Ray Brandt was childless when he died at age 72. He adopted the Hartlines as adults shortly before his death, making them his heirs as a result.

Under any scenario, Ray Brandt directed that his assets go into a trust to be split by the Hartlines in 2030, when the youngest, Alexis, turns 30. He also called for Jessica Brandt, 72, to receive the income from his estate while she's alive.

The dispute featured allegations of financial chicanery against Jessica Brandt, who in turn sued Milano for defamation. She also filed papers at one point to evict the Hartlines from the Old Metairie compound where they'd all lived for years.

Attorneys for all sides announced a pending settlement last summer, but it collapsed.

In October, Judge Lee Faulkner Jr. of the 24th Judicial District Court held a hearing and then threw out a challenge, filed by Todd Dempster, chief operating officer of Ray Brandt Auto Group, to Brandt's 2019 will.

Jessica Brandt steered clear of directly challenging her husband’s will, which contains a “no contest” clause. Still, she admitted in testimony that she bankrolled Dempster’s challenge using succession money.

Dempster alleged that Brandt’s 2019 will had a fatal flaw: a bogus attestation clause. Faulkner at first agreed, but he reversed his ruling based on a recent shift by a Louisiana Supreme Court majority in its view of technical flaws in wills.

Although Dempster appealed Faulkner’s denial, the appeal will be dismissed under Tuesday's agreement.

“All parties involved are pleased with the opportunity to move forward together and continue to grow the successes built by the late Ray Brandt,” the joint statement read.

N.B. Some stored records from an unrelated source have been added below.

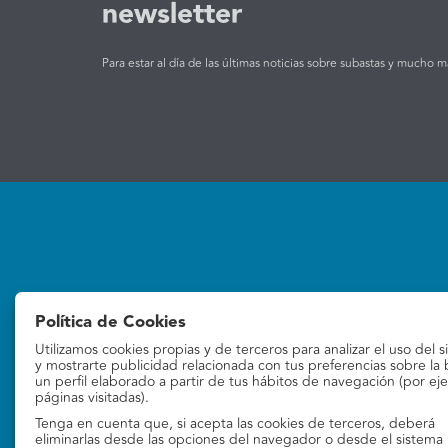
newsletter
Para estar al día de las últimas noticias sobre subastas y mucho m
Subastas
La empresa
Política de Cookies
Subastas online
Quiénes Somos
Utilizamos cookies propias y de terceros para analizar el uso del s
Contacto
y mostrarte publicidad relacionada con tus preferencias sobre la
un perfil elaborado a partir de tus hábitos de navegación (por ej
páginas visitadas).
Tenga en cuenta que, si acepta las cookies de terceros, deberá
eliminarlas desde las opciones del navegador o desde el sistema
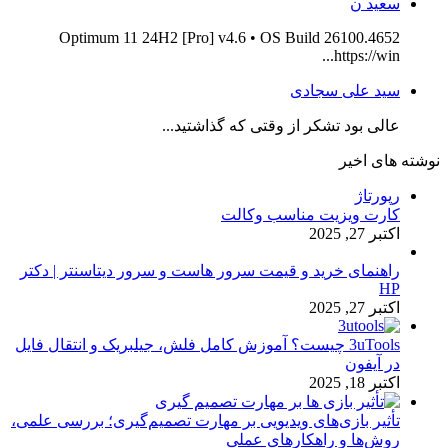
سعید ن
Optimum 11 24H2 [Pro] v4.6 • OS Build 26100.4652
https://win...
سید علی سجادی
عالی بود تشکر از وقتی که گذاشتید...
نوشته های اخیر
رپورتاژ
کارت ویزیت مناسب وکالت
اکتبر 27, 2025
راهنمای خرید و قیمت سرور هاست و سرور دیتاسنتر | دکتر
HP
اکتبر 27, 2025
3uTools چیست؟ آموزش کامل فلش، جیلبریک و انتقال فایل
در آیفون
اکتبر 18, 2025
تأثیر بازی‌های ویدیویی بر مهارت تصمیم‌گیری؛ بررسی علمی،
روش‌ها و راهکارهای عملی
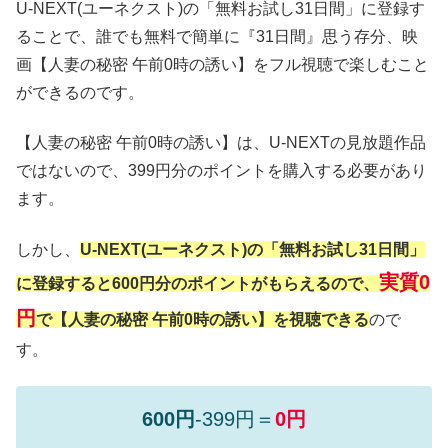
U-NEXT(ユーネクスト)の「無料お試し31日間」に登録す
ることで、誰でも無料で簡単に『31日間』思う存分、映
画【人妻の秘密 午前0時の誘い】をフル視聴で楽しむこと
ができるのです。
【人妻の秘密 午前0時の誘い】は、U-NEXTの見放題作品
ではないので、399円分のポイントを購入する必要があり
ます。
しかし、
U-NEXT(ユーネクスト)の「無料お試し31日間」
実質0
に登録すると600円分のポイントがもらえるので、
円
で【人妻の秘密 午前0時の誘い】を視聴できる
ので
す。
600円
-399円＝
0円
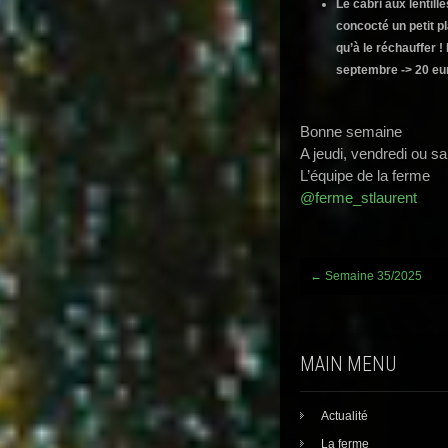
Le cabri aux lentil
concocté un petit pl
qu’à le réchauffer 
septembre -> 20 eur
Bonne semaine
A jeudi, vendredi ou s
L’équipe de la ferme
@ferme_stlaurent
Post
←
Semaine 35/2025
navigation
MAIN MENU
Actualité
La ferme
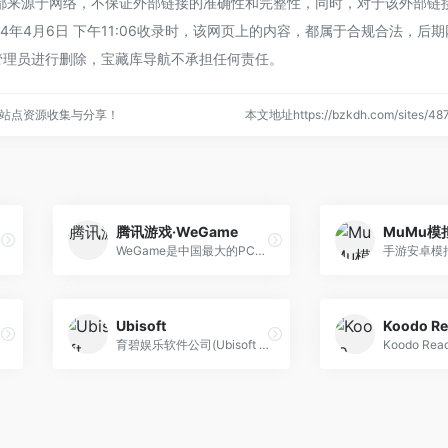
帧都来源于网络，不保证外部链接的准确性和完整性，同时，对于该外部链
4年4月6日 下午11:06收录时，该网页上的内容，都属于合规合法，后
管理员进行删除，宝藏库导航不承担任何责任。
站点资源收集与分享！
本文地址https://bzkdh.com/sites/
腾讯游戏·WeGame
MuMu模
WeGame是中国最大的PC游戏平台。我们致力于给玩家带来更多高品质游戏和更好游玩体验，为开发者和运营商提供全生命周期的游戏发行和运营服务。一起玩，才更好玩。
Ubisoft
Koodo Re
更好地了解电影内容和信息。
育碧娱乐软件公司(Ubisoft Entertainment)是一家跨国的游戏制作、发行和代销商。作为多媒体工业的佼佼者，其广泛的业务稳步扩展，在和各老牌游戏公司合作的基础上，也在不断推出独特的产品，加强自己在国际市场上的影响力。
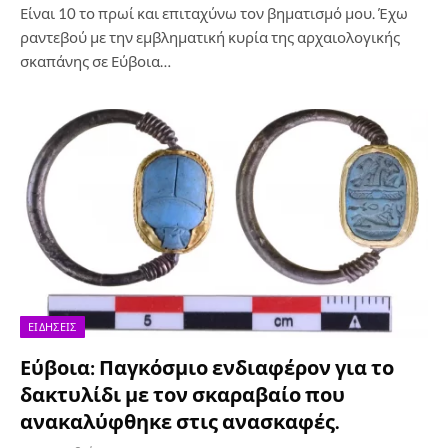
Είναι 10 το πρωί και επιταχύνω τον βηματισμό μου. Έχω
ραντεβού με την εμβληματική κυρία της αρχαιολογικής
σκαπάνης σε Εύβοια…
ΕΙΔΉΣΕΙΣ
Εύβοια: Παγκόσμιο ενδιαφέρον για το
δακτυλίδι με τον σκαραβαίο που
ανακαλύφθηκε στις ανασκαφές.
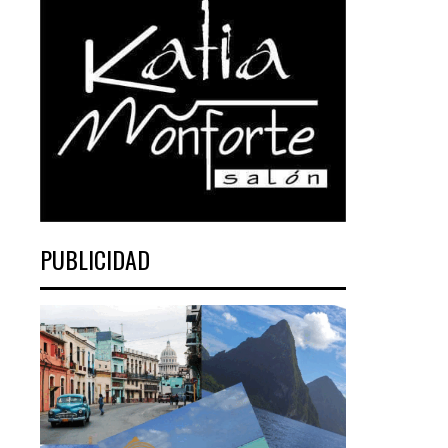
PUBLICIDAD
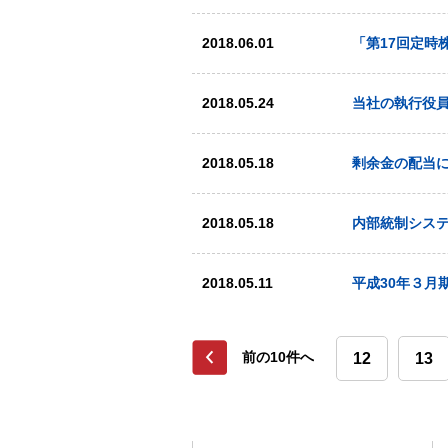
2018.06.01
「第17回定時
2018.05.24
当社の執行役
2018.05.18
剰余金の配当
2018.05.18
内部統制シス
2018.05.11
平成30年３月
前の10件へ
12
13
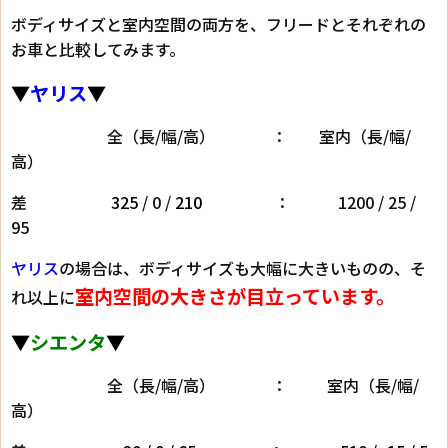
ボディサイズと室内空間の両方を、フリードとそれぞれの
お車と比較してみます。
▼
ヤリス
▼
全（長/幅/高） ： 室内（長/幅/
高）
差
325
/ 0 /
210
： 1200 / 25 /
95
ヤリス
の場合は、ボディサイズも大幅に大きいものの、そ
室内空間の大きさが目立っています。
れ以上に
▼
シエンタ
▼
全（長/幅/高） ： 室内（長/幅/
高）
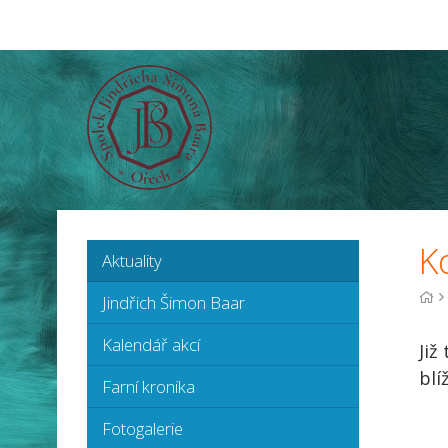
K
Aktuality
Jindřich Šimon Baar
Kalendář akcí
Již
blí
Farní kronika
Fotogalerie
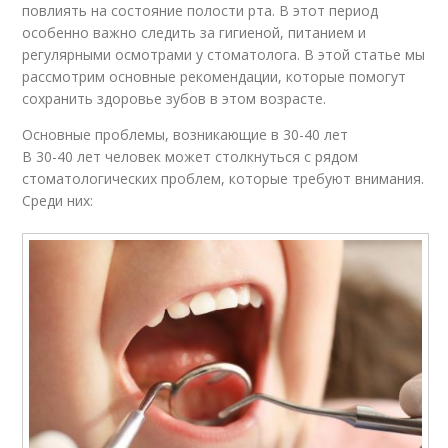
повлиять на состояние полости рта. В этот период
особенно важно следить за гигиеной, питанием и
регулярными осмотрами у стоматолога. В этой статье мы
рассмотрим основные рекомендации, которые помогут
сохранить здоровье зубов в этом возрасте.
Основные проблемы, возникающие в 30-40 лет
В 30-40 лет человек может столкнуться с рядом
стоматологических проблем, которые требуют внимания.
Среди них:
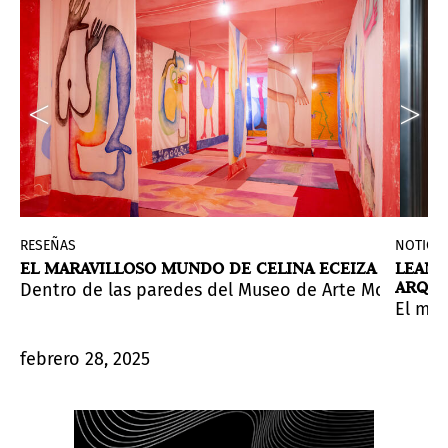
RESEÑAS
NOTICIA
S
EL MARAVILLOSO MUNDO DE CELINA ECEIZA
LEAND
ARQUI
que el público ha dejado suspendidos en el aire de la
Dentro de las paredes del Museo de Arte Moderno aú
en al espectador en protagonista.
de consumo y memorias urbanas para crear un espacio i
 la exposición
Energía y optimismo para toda la vida
El mus
, u
febrero 28, 2025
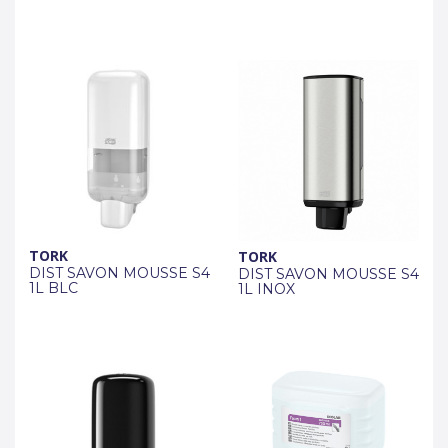
TORK
TORK
DIST SAVON MOUSSE S4
DIST SAVON MOUSSE S4
1L BLC
1L INOX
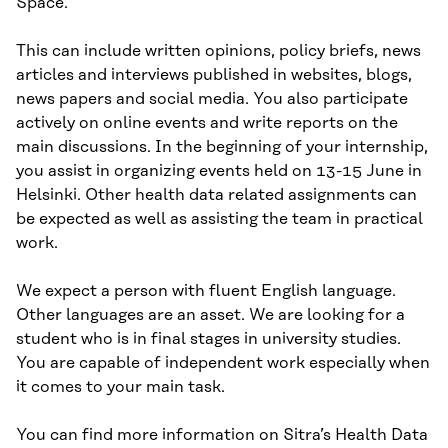
Space.
This can include written opinions, policy briefs, news
articles and interviews published in websites, blogs,
news papers and social media. You also participate
actively on online events and write reports on the
main discussions. In the beginning of your internship,
you assist in organizing events held on 13-15 June in
Helsinki. Other health data related assignments can
be expected as well as assisting the team in practical
work.
We expect a person with fluent English language.
Other languages are an asset. We are looking for a
student who is in final stages in university studies.
You are capable of independent work especially when
it comes to your main task.
You can find more information on Sitra’s Health Data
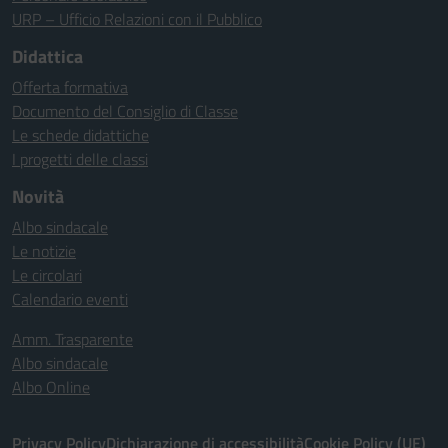
URP – Ufficio Relazioni con il Pubblico
Didattica
Offerta formativa
Documento del Consiglio di Classe
Le schede didattiche
I progetti delle classi
Novità
Albo sindacale
Le notizie
Le circolari
Calendario eventi
Amm. Trasparente
Albo sindacale
Albo Online
Privacy Policy
Dichiarazione di accessibilità
Cookie Policy (UE)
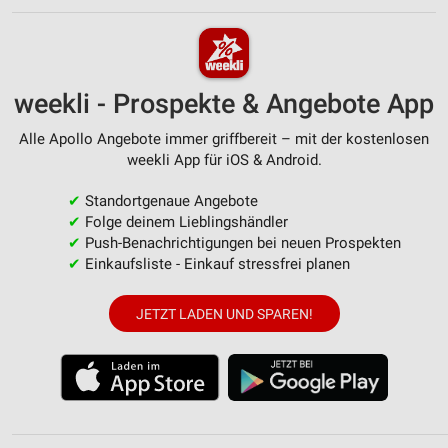
weekli - Prospekte & Angebote App
Alle Apollo Angebote immer griffbereit – mit der kostenlosen
weekli App für iOS & Android.
✔
Standortgenaue Angebote
✔
Folge deinem Lieblingshändler
✔
Push-Benachrichtigungen bei neuen Prospekten
✔
Einkaufsliste - Einkauf stressfrei planen
JETZT LADEN UND SPAREN!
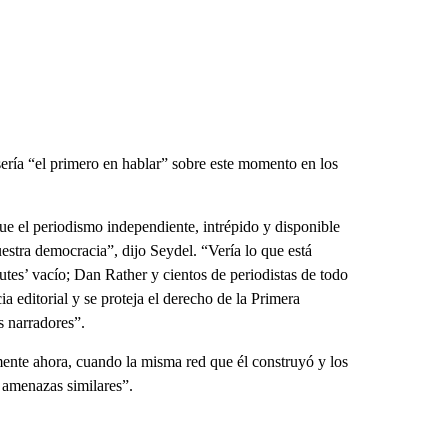
sería “el primero en hablar” sobre este momento en los
e el periodismo independiente, intrépido y disponible
uestra democracia”, dijo Seydel. “Vería lo que está
tes’ vacío; Dan Rather y cientos de periodistas de todo
a editorial y se proteja el derecho de la Primera
s narradores”.
lmente ahora, cuando la misma red que él construyó y los
o amenazas similares”.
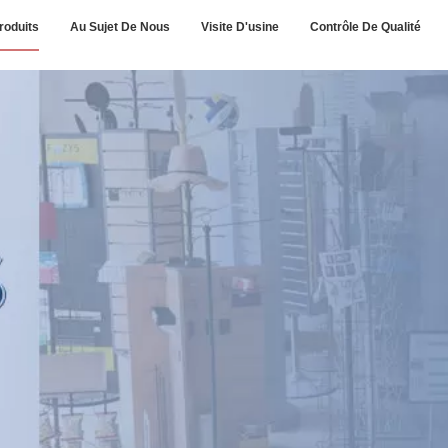
roduits
Au Sujet De Nous
Visite D'usine
Contrôle De Qualité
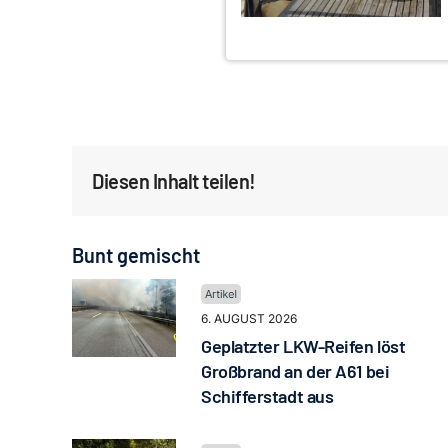
Diesen Inhalt teilen!
Bunt gemischt
6. AUGUST 2026
Geplatzter LKW-Reifen löst
Großbrand an der A61 bei
Schifferstadt aus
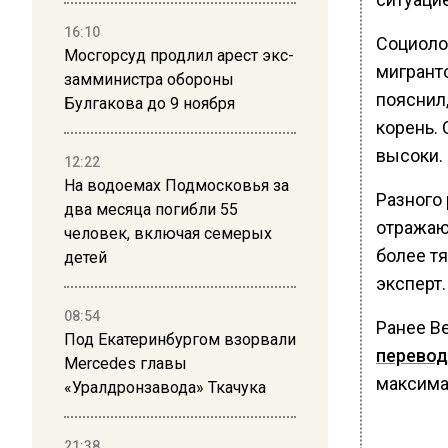
16:10
Социолог
Мосгорсуд продлил арест экс-
мигрант
замминистра обороны
пояснил
Булгакова до 9 ноября
корень.
высоки.
12:22
На водоемах Подмосковья за
Разного
два месяца погибли 55
отражаю
человек, включая семерых
более т
детей
эксперт.
08:54
Ранее В
Под Екатеринбургом взорвали
перево
Mercedes главы
максима
«Уралдронзавода» Ткачука
21:38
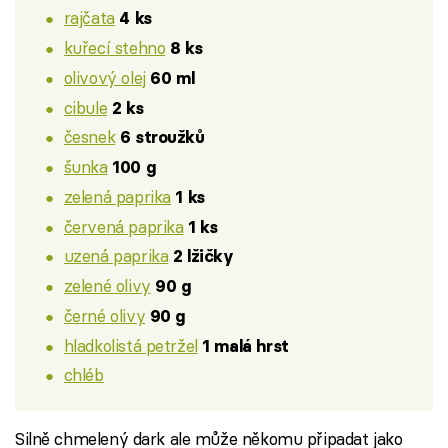
rajčata
4 ks
kuřecí stehno
8 ks
olivový olej
60 ml
cibule
2 ks
česnek
6 stroužků
šunka
100 g
zelená paprika
1 ks
červená paprika
1 ks
uzená paprika
2 lžičky
zelené olivy
90 g
černé olivy
90 g
hladkolistá petržel
1 malá hrst
chléb
Silně chmelený dark ale může někomu připadat jako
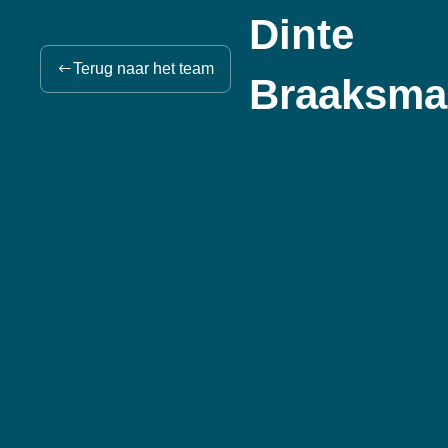
Dinte
Terug naar het team
Braaksma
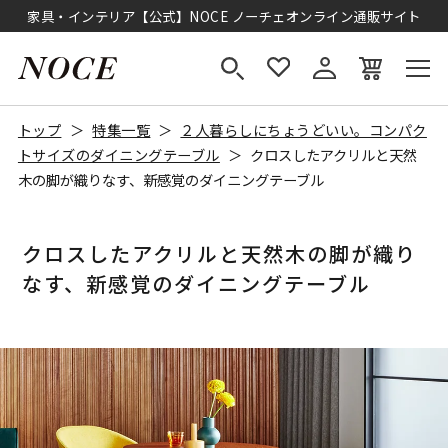
家具・インテリア【公式】NOCE ノーチェオンライン通販サイト
トップ
特集一覧
２人暮らしにちょうどいい。コンパク
トサイズのダイニングテーブル
クロスしたアクリルと天然
木の脚が織りなす、新感覚のダイニングテーブル
クロスしたアクリルと天然木の脚が織り
なす、新感覚のダイニングテーブル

Dempster’s name is absent from the statement. But his attorney, Philip Franco, said Wednesday he agreed with it. The parties would not disclose further details of the deal.

The announcement of the settlement came four days after Brandt’s estate sold Pascal’s Manale, the famed 110-year-old Creole-Italian eatery on Napoleon Avenue in Uptown New Orleans, for $3.85 million to the restaurant group Dickie Brennan & Co.

Ray Brandt bought the restaurant in his waning days.